All lines in the data below carrying the string "HCAMPLAS" are to be located and copied.

*** Begin section ***

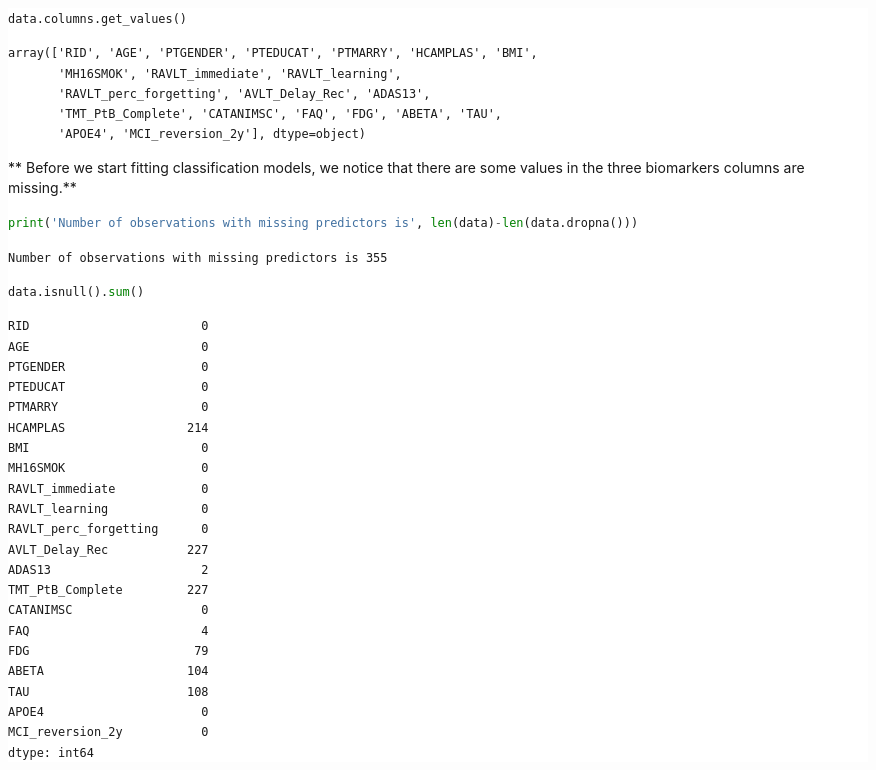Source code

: 




```python
data.columns.get_values()
```





    array(['RID', 'AGE', 'PTGENDER', 'PTEDUCAT', 'PTMARRY', 'HCAMPLAS', 'BMI',
           'MH16SMOK', 'RAVLT_immediate', 'RAVLT_learning',
           'RAVLT_perc_forgetting', 'AVLT_Delay_Rec', 'ADAS13',
           'TMT_PtB_Complete', 'CATANIMSC', 'FAQ', 'FDG', 'ABETA', 'TAU',
           'APOE4', 'MCI_reversion_2y'], dtype=object)



** Before we start fitting classification models, we notice that there are some values in the three biomarkers columns are missing.**



```python
print('Number of observations with missing predictors is', len(data)-len(data.dropna()))
```


    Number of observations with missing predictors is 355




```python
data.isnull().sum()
```





    RID                        0
    AGE                        0
    PTGENDER                   0
    PTEDUCAT                   0
    PTMARRY                    0
    HCAMPLAS                 214
    BMI                        0
    MH16SMOK                   0
    RAVLT_immediate            0
    RAVLT_learning             0
    RAVLT_perc_forgetting      0
    AVLT_Delay_Rec           227
    ADAS13                     2
    TMT_PtB_Complete         227
    CATANIMSC                  0
    FAQ                        4
    FDG                       79
    ABETA                    104
    TAU                      108
    APOE4                      0
    MCI_reversion_2y           0
    dtype: int64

*** End section ***

ANSWER SECTION:
    array(['RID', 'AGE', 'PTGENDER', 'PTEDUCAT', 'PTMARRY', 'HCAMPLAS', 'BMI',
    HCAMPLAS                 214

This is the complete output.